Years ago there was a suburban homeowner who loved gardening and landscaping. He was frustrated - he couldn't beautify his front yard because it was dominated by an enormous  rock, some eight feet across. It was too low to attract the eyes as a focus and looked like a bare spot from the street. The effect was lousy. One day, after he had mowed around it for more than ten years, and damaged his lawnmower blade umpteen times he finally decided to do something about it. He figured he's need to hire someone to dynamite it out, but he'd find some way to blast that rock out of there.
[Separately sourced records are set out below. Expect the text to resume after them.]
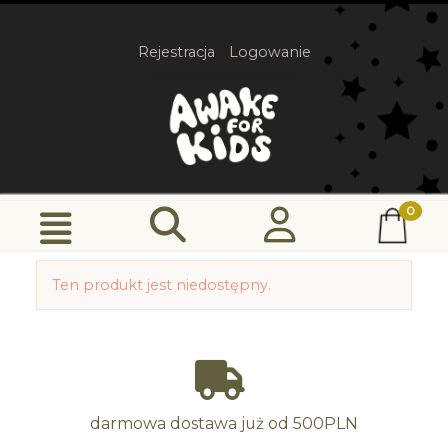
Rejestracja
Logowanie
Ten produkt jest niedostępny.
darmowa dostawa już od 500PLN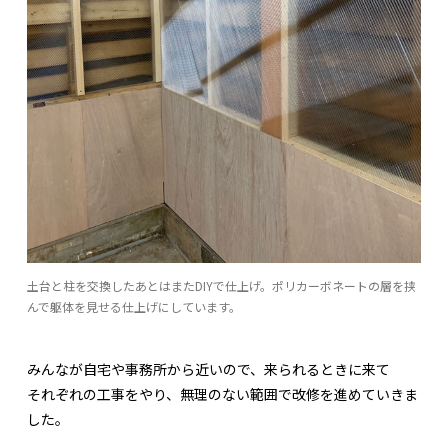
土台と柱を交換したあとはまたDIYで仕上げ。ポリカーボネートの層を挟
んで躯体を見せる仕上げにしています。
みんなが自宅や事務所から近いので、来られるときに来て
それぞれの工事をやり、無理のない範囲で改修を進めていきま
した。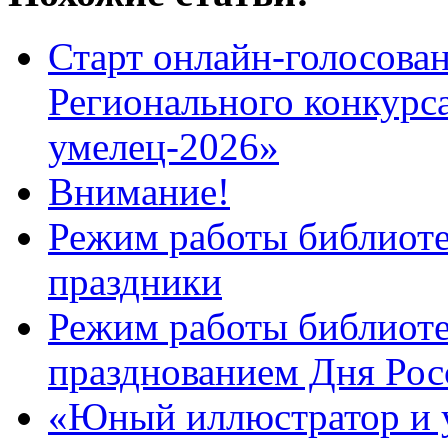
Старт онлайн-голосован
Регионального конкурс
умелец-2026»
Внимание!
Режим работы библиоте
праздники
Режим работы библиотек
празднованием Дня Рос
«Юный иллюстратор и 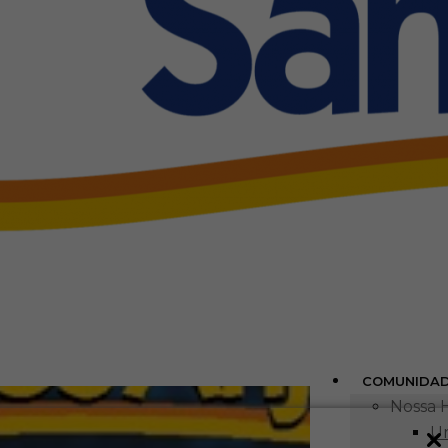
COMUNIDA
Nossa H
Um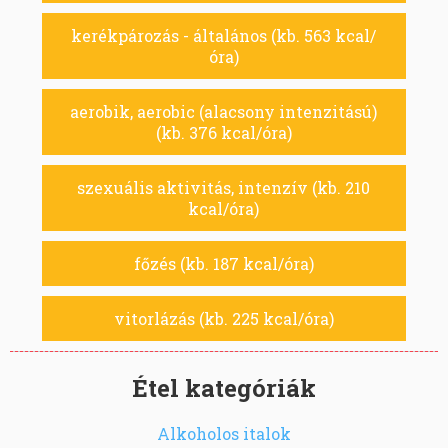
kerékpározás - általános (kb. 563 kcal/
óra)
aerobik, aerobic (alacsony intenzitású)
(kb. 376 kcal/óra)
szexuális aktivitás, intenzív (kb. 210
kcal/óra)
főzés (kb. 187 kcal/óra)
vitorlázás (kb. 225 kcal/óra)
Étel kategóriák
Alkoholos italok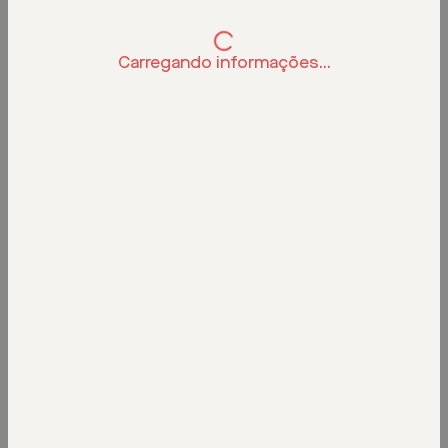
Carregando informações...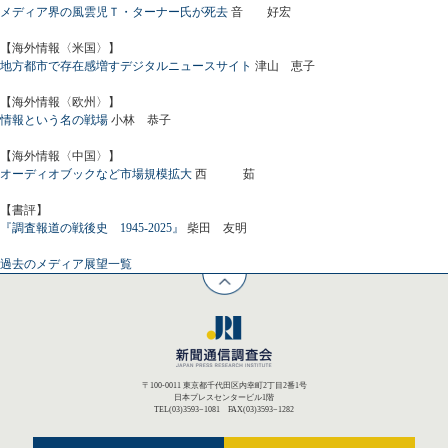
メディア界の風雲児Ｔ・ターナー氏が死去
音 好宏
【海外情報〈米国〉】
地方都市で存在感増すデジタルニュースサイト
津山 恵子
【海外情報〈欧州〉】
情報という名の戦場
小林 恭子
【海外情報〈中国〉】
オーディオブックなど市場規模拡大
西 茹
【書評】
『調査報道の戦後史 1945-2025』
柴田 友明
過去のメディア展望一覧
〒100-0011 東京都千代田区内幸町2丁目2番1号
日本プレスセンタービル1階
TEL(03)3593−1081 FAX(03)3593−1282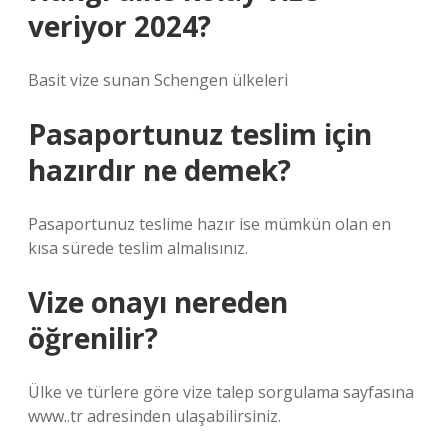
veriyor 2024?
Basit vize sunan Schengen ülkeleri
Pasaportunuz teslim için
hazırdır ne demek?
Pasaportunuz teslime hazır ise mümkün olan en
kısa sürede teslim almalısınız.
Vize onayı nereden
öğrenilir?
Ülke ve türlere göre vize talep sorgulama sayfasına
www..tr adresinden ulaşabilirsiniz.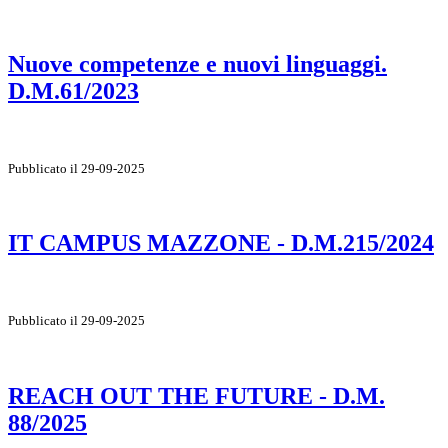
Nuove competenze e nuovi linguaggi.
D.M.61/2023
Pubblicato il 29-09-2025
IT CAMPUS MAZZONE - D.M.215/2024
Pubblicato il 29-09-2025
REACH OUT THE FUTURE - D.M.
88/2025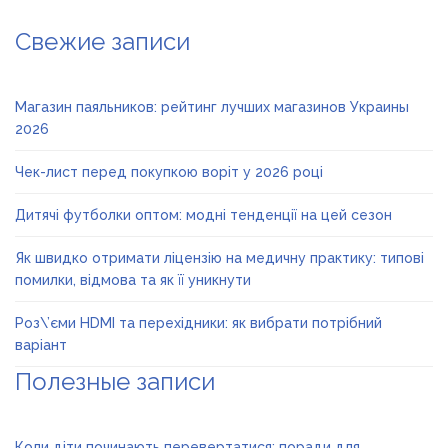
Свежие записи
Магазин паяльников: рейтинг лучших магазинов Украины
2026
Чек-лист перед покупкою воріт у 2026 році
Дитячі футболки оптом: модні тенденції на цей сезон
Як швидко отримати ліцензію на медичну практику: типові
помилки, відмова та як її уникнути
Роз\’єми HDMI та перехідники: як вибрати потрібний
варіант
Полезные записи
Коли діти починають перевертатися: поради для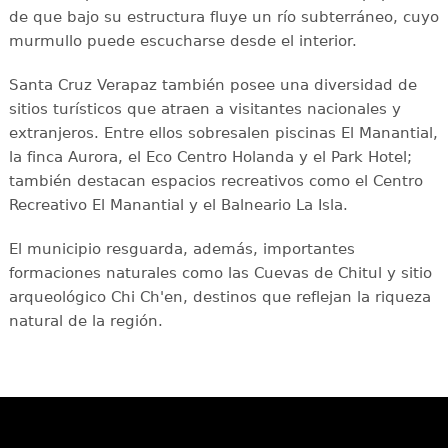
de que bajo su estructura fluye un río subterráneo, cuyo
murmullo puede escucharse desde el interior.
Santa Cruz Verapaz también posee una diversidad de
sitios turísticos que atraen a visitantes nacionales y
extranjeros. Entre ellos sobresalen piscinas El Manantial,
la finca Aurora, el Eco Centro Holanda y el Park Hotel;
también destacan espacios recreativos como el Centro
Recreativo El Manantial y el Balneario La Isla.
El municipio resguarda, además, importantes
formaciones naturales como las Cuevas de Chitul y sitio
arqueológico Chi Ch'en, destinos que reflejan la riqueza
natural de la región.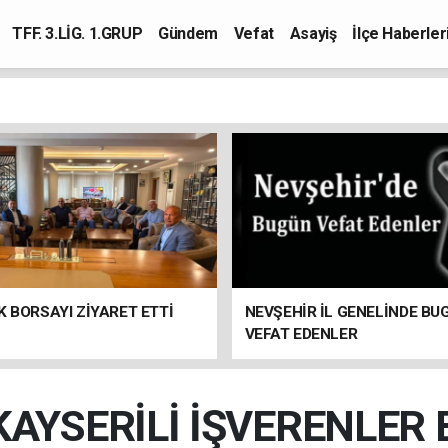
TFF. 3.LİG. 1.GRUP
Gündem
Vefat
Asayiş
İlçe Haberler
K BORSAYI ZİYARET ETTİ
NEVŞEHİR İL GENELİNDE BU
VEFAT EDENLER
AYSERİLİ İŞVERENLER B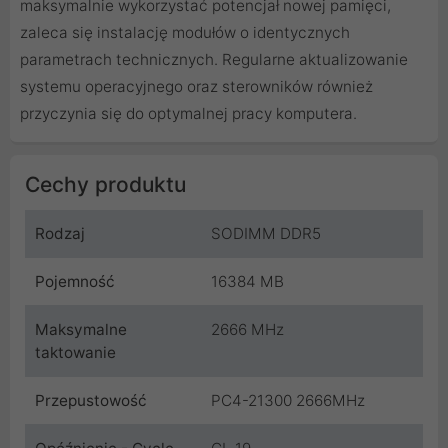
maksymalnie wykorzystać potencjał nowej pamięci,
zaleca się instalację modułów o identycznych
parametrach technicznych. Regularne aktualizowanie
systemu operacyjnego oraz sterowników również
przyczynia się do optymalnej pracy komputera.
Cechy produktu
Rodzaj
SODIMM DDR5
Pojemność
16384 MB
Maksymalne
2666 MHz
taktowanie
Przepustowość
PC4-21300 2666MHz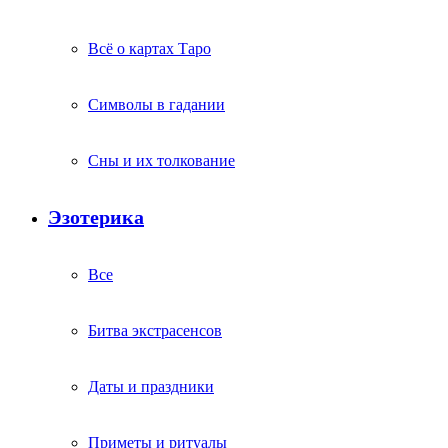
Всё о картах Таро
Символы в гадании
Сны и их толкование
Эзотерика
Все
Битва экстрасенсов
Даты и праздники
Приметы и ритуалы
So he began digging against one side of the rock to see how many feet down this enormous rock actually went. Imagine his surprise when two minutes of work revealed it was essentially flat at the top and the bottom, a slab only about six inches thick. Sheepishly, he broke it up with a sledgehammer that afternoon. As he was carting the pieces away he had to smile, remembering all the trouble that the rock had caused him over the years and how easy it would have been to get rid of it sooner. When we want to change, very often our challenge is just like this rock - the hardest part of the process is committing to it in the first place and taking that first step. 

          Churches can struggle with comfort issues too. Growth in numbers is uncomfortable.. Growing biger means structural change, and that is hard with many people having to learn to ways of communicating, working together and responding to each other. Staying the same size, on the other hand,  is in many ways comfortable - Everyone knows the ropes, most people know everyone and things are done pretty much the way they've always been done.  For that reason, most churches tend to stay the same size over the decades.

But there is one condition that creates a certain amount of discomfort - and forces a certain kind of growth. Lack of money forces churches to grow in connectivity and creativity. Some churches - ours is one - are sort of like a '56 Chevy.  Their fiscal health needs to be attended to from time to time. This work, in the form of fundraisers that involve most of the community becomes an unexpected source of deepening relationships and vitality. Instead of the comfort and security of financial abundance, churches without endowments have the fun and friendship and feisty community that results from the year 'round purchasing of each other's goods and services at service auctions, bake sales and flea markets and putting on dinner theaters together. Growth, to some degree, has to be forced.

Think about yourself for a moment. Have you grown in recent years or have you pulled back from adventure in favor of comfort?  Have you learned anything new recently? Do you accept the discomfort of challenge?  Are you complacent, or are you still growing? 

How about the people around you. Are they growing?  Thich Nhat Hanh burned down the cottage of his fellow traveler.  He also wrote this poem which, I think, captures so much: bold spiritual confrontation, the shared pain of grief, and the hope of new life rising:

One night, I will come
and set fire to his shelter,
the small cottage on the hill
My fire will destroy everything
and remove his only life raft after a shipwreck.

In the utmost anguish of his soul,
the shell will break.

The light of the burning hut will witness
his glorious deliverance.
I will wait for him


beside the burning cottage.
Tears will run down my cheeks.
I will be there to contemplate his new being
. . . as I hold his hands in mine

 

. I don't think you and I should go about the business of dismantling each other's places of safety, but we should use this opportunity to consider whether we might use his inspiration to burn down one of our own comfort zones that is being overused.